Whittemore revealed that after competing in the top five rankings nationwide for two years, he tracked the top five students in the later competition in life to see what kind of trajectories their careers received.

“The only thing they all shared was a crazy readiness to work hard,” he said. “But most of them, as I would discover later, following their time through the college and in their careers, were very thinkers inside the box. They came from schools who had good programs who knew what to do to return the champions, and so they put the result … But none of them were the demolition, none of them were.”

In contrast, he spoke about the types of people you read about in the technology media, the main motifers who become household names.

“They had a concern, a curiosity, a group of qualities that led them to want more and be willing to play out of the system rules to get it,” he said.

In the use of LLM, he noted, we may want to challenge this.

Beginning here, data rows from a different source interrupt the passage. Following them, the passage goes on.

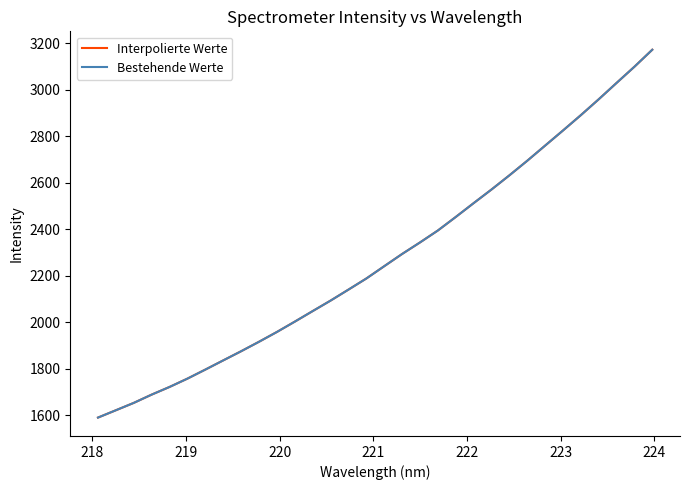

Does the chart display data point markers on the line(s)?

No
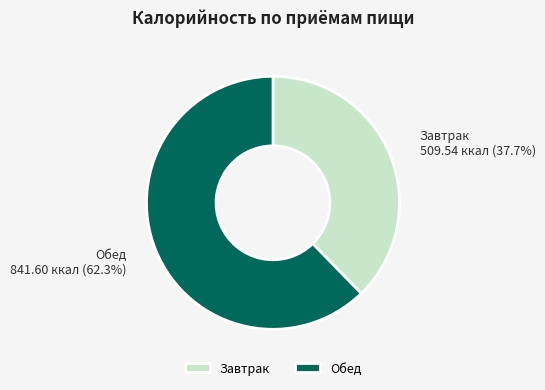

Combined, do Завтрак and Обед account for over 50%?

Yes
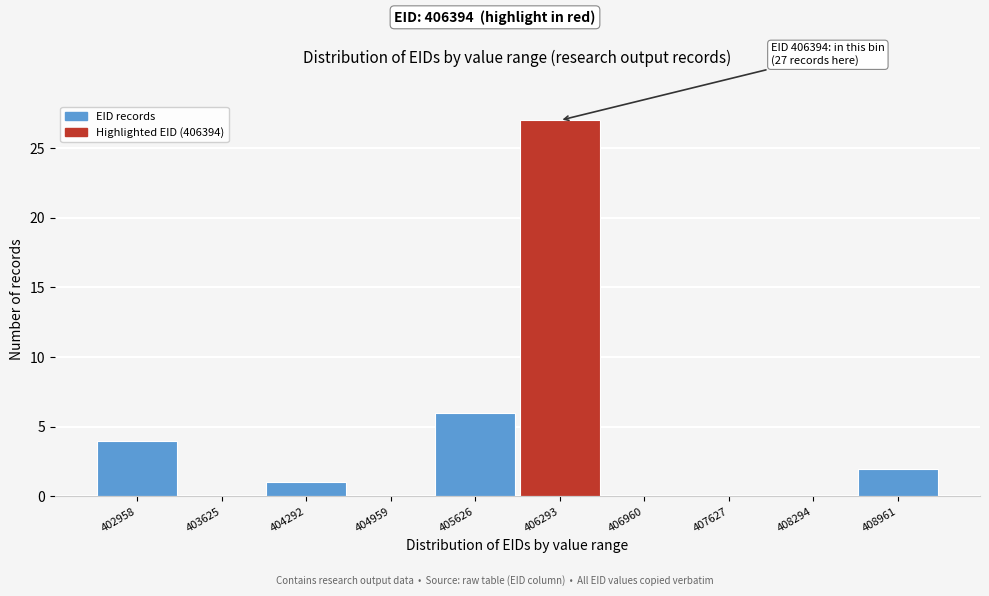

Reading left to right, list all the values displayed in this chart.

402958=4	403625=0	404292=1	404959=0	405626=6	406293=27	406960=0	407627=0	408294=0	408961=2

“We assume this right line among today’s LLM, which are essentially like the best academic students of the Detelon we have ever imagined, after reading all things, we have studied all things, and who can now remember all things and tell you all things, but who are not creating anything for themselves,” he said, asking if we can think in voice. “Given how much we show scientific achievements and scientific progress, such as the overthrow of the AI, universally agreed, I really think these questions are worth thinking, and it is worth it to be really excavated.”

Multi -agent processes

With this he said, Whittemore also acknowledged that we are in an era of thinking about the multi-agent progress with him. He spoke about how the supercharges agents’ network skills cooperation, and why this will matter in the future.

I personally quote Minsky’s Minsky’s company here, partly because of its bonding myth, but also because it is a fundamental premise that continues to return – that the human brain, as powerful as it is, is not a computer but hundreds of connected computers, and to compete with people, artificial intelligence units will need the same interconnection and interconnection. You can call that ensemble lesson, network knowledge or group recognition. Or you can simply use the general term “cooperation”.

The conclusion is that the real agi can mean systems that can not only get better in answering the questions, but also become able to ask them.